Largest matches mode shows the percentage of words that are a part of a matching text string (with some limited flexibility). In some cases, strings from the same source may overlap, in which case, the longer string in the largest match view will be displayed.
You have options to filter and exclude:
Exclude quoted or bibliographic material - click Exclude Quotes or Exclude Bibliography from the menu bar.
Exclude phrases - click enable this setting for a folder means that any submission made to that folder will exclude the phrases specified in the folder settings. If you would like to include these phrases in the report, click Do not Exclude Phrases in the menu bar.

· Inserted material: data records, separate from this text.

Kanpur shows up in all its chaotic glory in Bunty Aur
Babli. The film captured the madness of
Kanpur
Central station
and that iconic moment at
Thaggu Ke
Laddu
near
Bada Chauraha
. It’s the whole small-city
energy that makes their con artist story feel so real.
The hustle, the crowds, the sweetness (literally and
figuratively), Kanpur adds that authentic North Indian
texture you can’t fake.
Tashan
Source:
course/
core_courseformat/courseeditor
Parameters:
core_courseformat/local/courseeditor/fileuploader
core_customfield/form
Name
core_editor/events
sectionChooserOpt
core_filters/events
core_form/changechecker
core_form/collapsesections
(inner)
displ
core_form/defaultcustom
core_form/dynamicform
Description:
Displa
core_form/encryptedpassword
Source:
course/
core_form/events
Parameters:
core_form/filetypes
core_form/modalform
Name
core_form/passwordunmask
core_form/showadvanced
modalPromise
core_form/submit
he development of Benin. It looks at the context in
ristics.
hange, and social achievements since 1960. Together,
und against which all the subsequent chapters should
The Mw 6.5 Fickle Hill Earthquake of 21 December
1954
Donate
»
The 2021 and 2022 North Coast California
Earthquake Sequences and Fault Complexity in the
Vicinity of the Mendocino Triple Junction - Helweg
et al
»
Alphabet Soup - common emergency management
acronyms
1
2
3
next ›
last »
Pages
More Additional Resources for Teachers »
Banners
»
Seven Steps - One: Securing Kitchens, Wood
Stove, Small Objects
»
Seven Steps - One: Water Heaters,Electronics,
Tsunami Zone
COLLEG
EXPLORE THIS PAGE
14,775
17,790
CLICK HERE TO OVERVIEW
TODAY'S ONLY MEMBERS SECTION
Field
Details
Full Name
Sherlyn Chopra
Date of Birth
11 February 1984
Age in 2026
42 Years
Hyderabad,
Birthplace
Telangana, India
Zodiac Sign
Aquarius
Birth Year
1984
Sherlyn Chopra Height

Exclude a match - use this to exclude a source from the Similarity Report in either the Similarity Report or largest matches viewing modes. To exclude a match, view the report in Similarity Report or largest matches mode. Each source listed has an X icon to its right - click this to exclude the source. Any underlying source, if present, will replace the excluded source. Once a source has been excluded it can be re-included in the Similarity Report through the content tracking mode, which lists all sources with content matching that of the submission. In this view mode, excluded sources have a + icon to the right of their name - click this to re-include the source in the Similarity Report.
Exclude small sources and matches - click Exclude small sources or Exclude small matches in the menu bar.
Exclude small sources - To exclude a small source, enter a value into the word count or percentage field to set an exclusion threshold. Any source below the word court or match percentage threshold will be excluded from the record. Click Update to save the exclusion setting.
Exclude small matches - To exclude a small match, enter a value into the word count field to set an exclusion threshold. Any match below that threshold will be excluded from the report. Click Update to save the exclusion setting.
Making these changes may change the percentage of matching text found within the submission. Deselect an option to include it again.